Life insurance can provide protection in case of death, and can also function as an investment. Although many insurance companies offer a wide range of policies, there are really only two basic types of coverage: (1) term insurance and (2) policies that generate cash values. The choice of insurance product depends, of course, on what you wish to accomplish.
1. Term coverage: Term life insurance provides death protection for a specific time period. Premiums are based on the insured's age and may increase each year, but they are generally cheaper than other types of insurance such as whole life (discussed below). Some forms of term insurance include:
- Renewable insurance, which many be renewed at the end of the term without having to take a new medical exam. The renewal rate is usually higher than the original premium.
- Convertible insurance, which permits conversion into a cash-value policy without regard to changes in health.

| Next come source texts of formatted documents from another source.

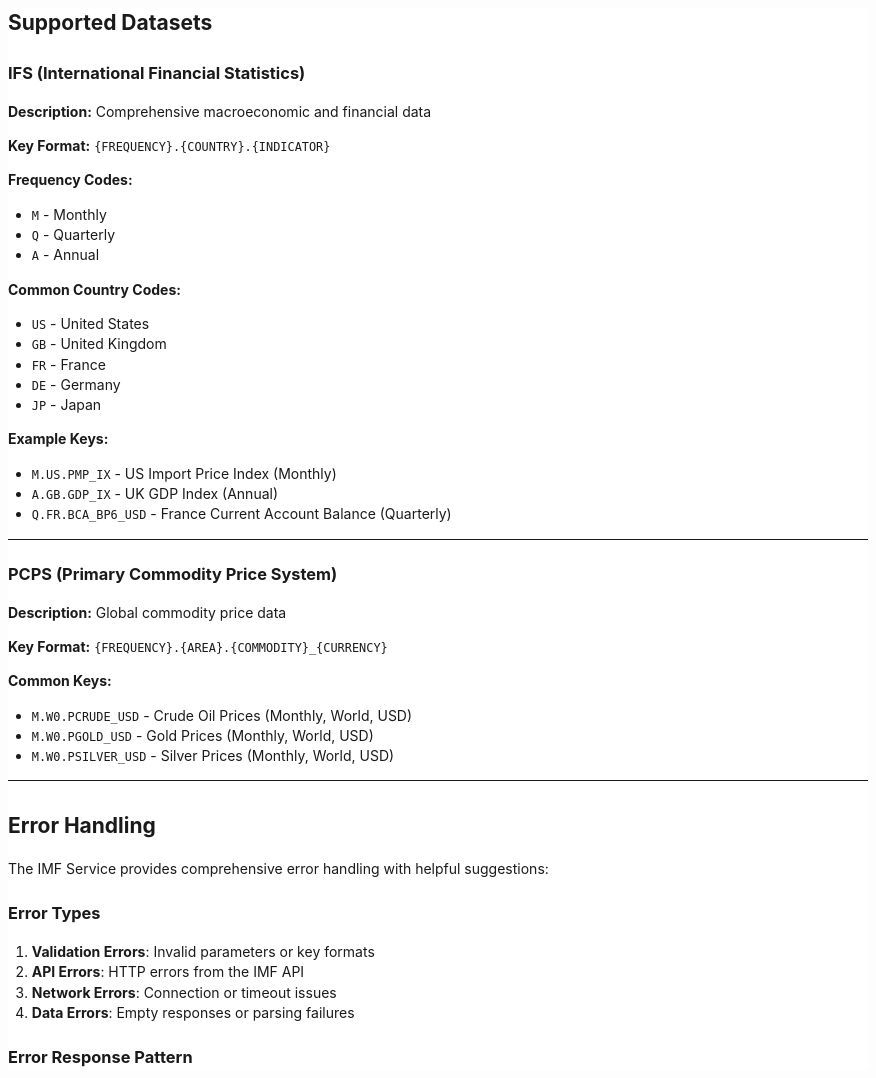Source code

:
## Supported Datasets

### IFS (International Financial Statistics)

**Description:** Comprehensive macroeconomic and financial data

**Key Format:** `{FREQUENCY}.{COUNTRY}.{INDICATOR}`

**Frequency Codes:**
- `M` - Monthly
- `Q` - Quarterly 
- `A` - Annual

**Common Country Codes:**
- `US` - United States
- `GB` - United Kingdom
- `FR` - France
- `DE` - Germany
- `JP` - Japan

**Example Keys:**
- `M.US.PMP_IX` - US Import Price Index (Monthly)
- `A.GB.GDP_IX` - UK GDP Index (Annual)
- `Q.FR.BCA_BP6_USD` - France Current Account Balance (Quarterly)

---

### PCPS (Primary Commodity Price System)

**Description:** Global commodity price data

**Key Format:** `{FREQUENCY}.{AREA}.{COMMODITY}_{CURRENCY}`

**Common Keys:**
- `M.W0.PCRUDE_USD` - Crude Oil Prices (Monthly, World, USD)
- `M.W0.PGOLD_USD` - Gold Prices (Monthly, World, USD)
- `M.W0.PSILVER_USD` - Silver Prices (Monthly, World, USD)

---

## Error Handling

The IMF Service provides comprehensive error handling with helpful suggestions:

### Error Types

1. **Validation Errors**: Invalid parameters or key formats
2. **API Errors**: HTTP errors from the IMF API
3. **Network Errors**: Connection or timeout issues
4. **Data Errors**: Empty responses or parsing failures

### Error Response Pattern
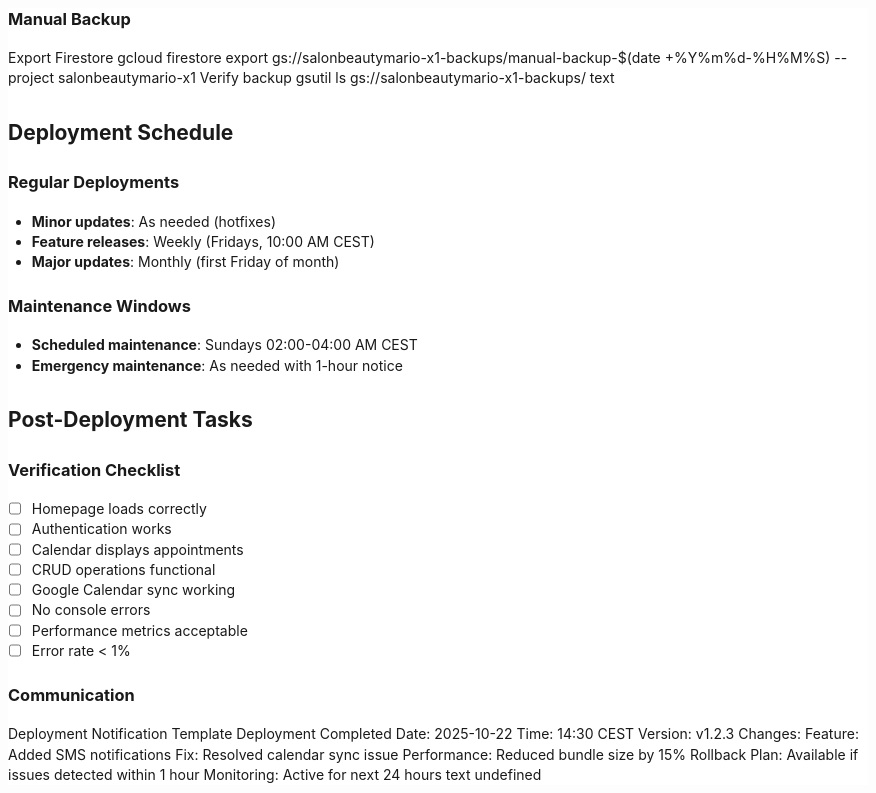 ### Manual Backup
Export Firestore
gcloud firestore export gs://salonbeautymario-x1-backups/manual-backup-$(date +%Y%m%d-%H%M%S)
--project salonbeautymario-x1
Verify backup
gsutil ls gs://salonbeautymario-x1-backups/
text

## Deployment Schedule

### Regular Deployments
- **Minor updates**: As needed (hotfixes)
- **Feature releases**: Weekly (Fridays, 10:00 AM CEST)
- **Major updates**: Monthly (first Friday of month)

### Maintenance Windows
- **Scheduled maintenance**: Sundays 02:00-04:00 AM CEST
- **Emergency maintenance**: As needed with 1-hour notice

## Post-Deployment Tasks

### Verification Checklist
- [ ] Homepage loads correctly
- [ ] Authentication works
- [ ] Calendar displays appointments
- [ ] CRUD operations functional
- [ ] Google Calendar sync working
- [ ] No console errors
- [ ] Performance metrics acceptable
- [ ] Error rate < 1%

### Communication
Deployment Notification Template
Deployment Completed
Date: 2025-10-22
Time: 14:30 CEST
Version: v1.2.3
Changes:
Feature: Added SMS notifications
Fix: Resolved calendar sync issue
Performance: Reduced bundle size by 15%
Rollback Plan: Available if issues detected within 1 hour
Monitoring: Active for next 24 hours
text
undefined
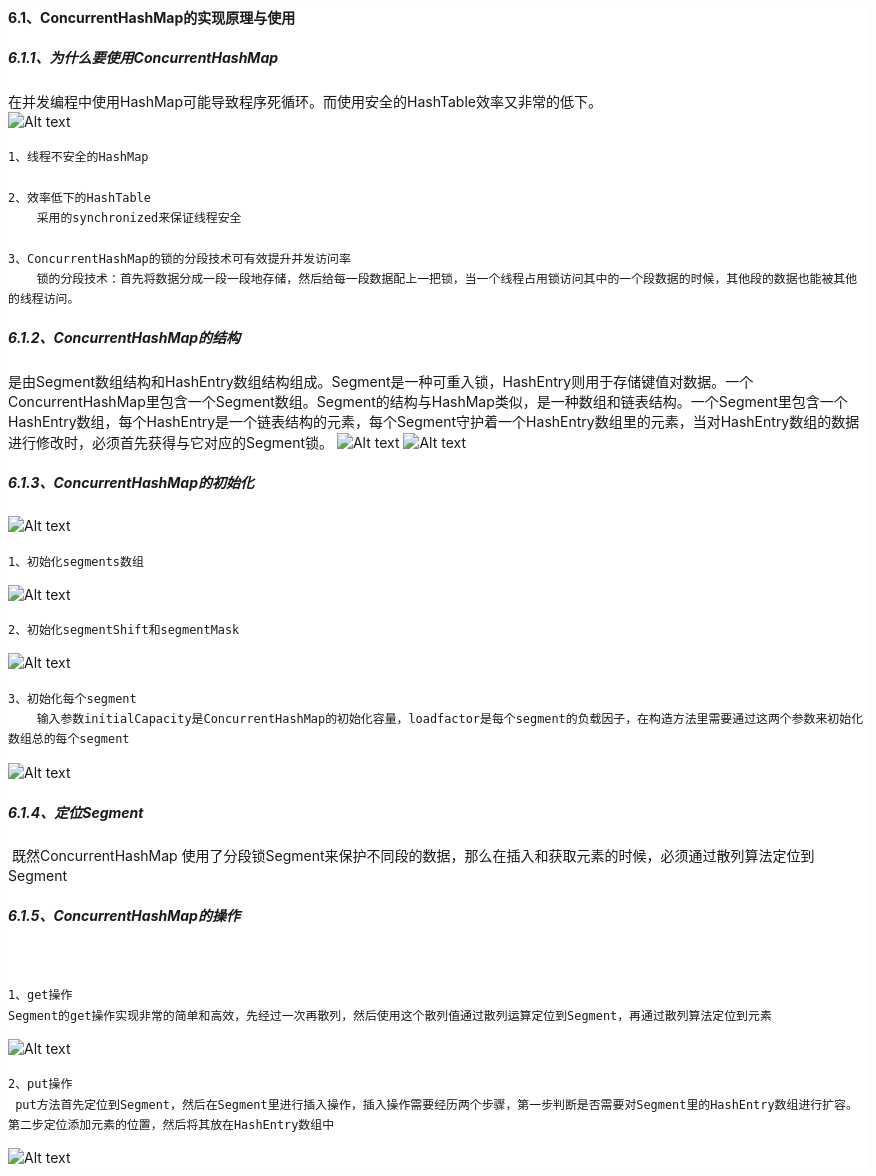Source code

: #### 6.1、ConcurrentHashMap的实现原理与使用

##### 6.1.1、为什么要使用ConcurrentHashMap

​	在并发编程中使用HashMap可能导致程序死循环。而使用安全的HashTable效率又非常的低下。
​	
![Alt text](https://note-img1.oss-cn-shenzhen.aliyuncs.com/img/1560148186555.png)

	1、线程不安全的HashMap
	
	2、效率低下的HashTable
		采用的synchronized来保证线程安全
	
	3、ConcurrentHashMap的锁的分段技术可有效提升并发访问率
		锁的分段技术：首先将数据分成一段一段地存储，然后给每一段数据配上一把锁，当一个线程占用锁访问其中的一个段数据的时候，其他段的数据也能被其他的线程访问。
##### 6.1.2、ConcurrentHashMap的结构

​	是由Segment数组结构和HashEntry数组结构组成。Segment是一种可重入锁，HashEntry则用于存储键值对数据。一个ConcurrentHashMap里包含一个Segment数组。Segment的结构与HashMap类似，是一种数组和链表结构。一个Segment里包含一个HashEntry数组，每个HashEntry是一个链表结构的元素，每个Segment守护着一个HashEntry数组里的元素，当对HashEntry数组的数据进行修改时，必须首先获得与它对应的Segment锁。
![Alt text](https://note-img1.oss-cn-shenzhen.aliyuncs.com/img/1560149793754.png)
![Alt text](https://note-img1.oss-cn-shenzhen.aliyuncs.com/img/1560149810695.png)

##### 6.1.3、ConcurrentHashMap的初始化

![Alt text](https://note-img1.oss-cn-shenzhen.aliyuncs.com/img/1560149959832.png)

	1、初始化segments数组
![Alt text](https://note-img1.oss-cn-shenzhen.aliyuncs.com/img/1560218201817.png)

	2、初始化segmentShift和segmentMask
![Alt text](https://note-img1.oss-cn-shenzhen.aliyuncs.com/img/1560218249135.png)


	3、初始化每个segment
		输入参数initialCapacity是ConcurrentHashMap的初始化容量，loadfactor是每个segment的负载因子，在构造方法里需要通过这两个参数来初始化数组总的每个segment
![Alt text](https://note-img1.oss-cn-shenzhen.aliyuncs.com/img/1560218362849.png)

##### 6.1.4、定位Segment

​	既然ConcurrentHashMap 使用了分段锁Segment来保护不同段的数据，那么在插入和获取元素的时候，必须通过散列算法定位到Segment

##### 6.1.5、ConcurrentHashMap的操作

​	

	1、get操作
	Segment的get操作实现非常的简单和高效，先经过一次再散列，然后使用这个散列值通过散列运算定位到Segment，再通过散列算法定位到元素
![Alt text](https://note-img1.oss-cn-shenzhen.aliyuncs.com/img/1560219172866.png)


	2、put操作
	 put方法首先定位到Segment，然后在Segment里进行插入操作，插入操作需要经历两个步骤，第一步判断是否需要对Segment里的HashEntry数组进行扩容。第二步定位添加元素的位置，然后将其放在HashEntry数组中
![Alt text](https://note-img1.oss-cn-shenzhen.aliyuncs.com/img/1560219560915.png)
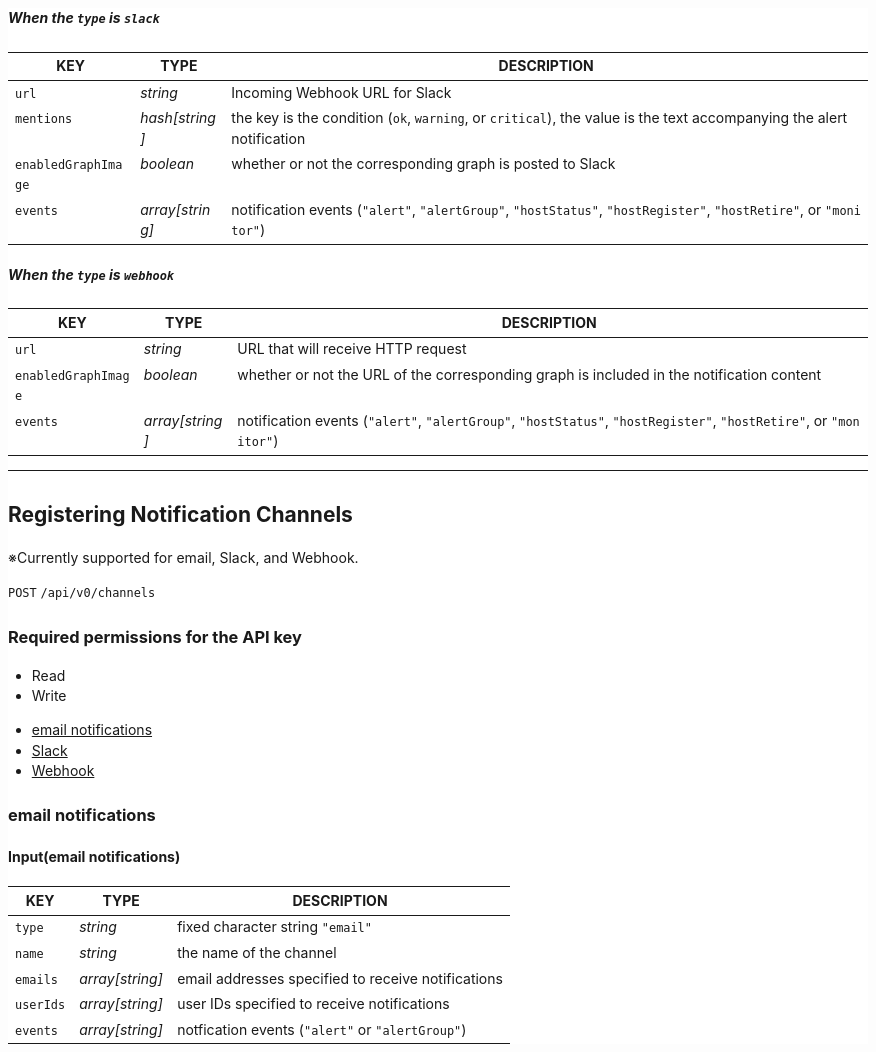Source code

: ##### When the `type` is `slack`

| KEY                 | TYPE            | DESCRIPTION                        |
| ------------        | -------------   | ---------------------------------- |
| `url`               | *string*        | Incoming Webhook URL for Slack     |
| `mentions`          | *hash[string]*  | the key is the condition (`ok`, `warning`, or `critical`), the value is the text accompanying the alert notification |
| `enabledGraphImage` | *boolean*       | whether or not the corresponding graph is posted to Slack |
| `events`            | *array[string]*        | notification events (`"alert"`, `"alertGroup"`, `"hostStatus"`, `"hostRegister"`, `"hostRetire"`, or `"monitor"`) |

##### When the `type` is `webhook`

| KEY             | TYPE            | DESCRIPTION                      |
| ------------    | -------------   | --------------------------------------------- |
| `url`           | *string*        | URL that will receive HTTP request            |
| `enabledGraphImage` | *boolean*       | whether or not the URL of the corresponding graph is included in the notification content |
| `events`        | *array[string]*        | notification events (`"alert"`, `"alertGroup"`, `"hostStatus"`, `"hostRegister"`, `"hostRetire"`, or `"monitor"`) |

----------------------------------------------

<h2 id="create">Registering Notification Channels</h2>

※Currently supported for email, Slack, and Webhook.

<p class="type-post">
  <code>POST</code>
  <code>/api/v0/channels</code>
</p>

### Required permissions for the API key

<ul class="api-key">
  <li class="label-read">Read</li>
  <li class="label-write">Write</li>
</ul>

<ul class="internal-nav create">
  <li><a href="#create-email-channel">email notifications</a></li>
  <li><a href="#create-slack-channel">Slack</a></li>
  <li><a href="#create-webhook-channel">Webhook</a></li>
</ul>

<h3 id="create-email-channel">email notifications</h3>

#### Input(email notifications)
| KEY     | TYPE   | DESCRIPTION |
| -------- | ------ | ----------- |
| `type`   | *string* | fixed character string `"email"` |
| `name`   | *string* | the name of the channel |
| `emails`        | *array[string]* | email addresses specified to receive notifications           |
| `userIds`       | *array[string]* | user IDs specified to receive notifications                |
| `events`        | *array[string]*        | notfication events (`"alert"` or `"alertGroup"`) |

- Decreasing term insurance, which is term insurance with a constant premium and a declining face value. Such policies are commonly used for paying off a mortgage.
2. Cash-value insurance: Life insurance may be used to generate a forced savings or a rate of return as an investment.
We have only outlined general considerations in analyzing the type of insurance that's right for you. You should seek the advice of a professional for your specific situation. Further, it is vital that the estate planning implications of owning life insurance (not addressed here) be discussed with your tax advisor.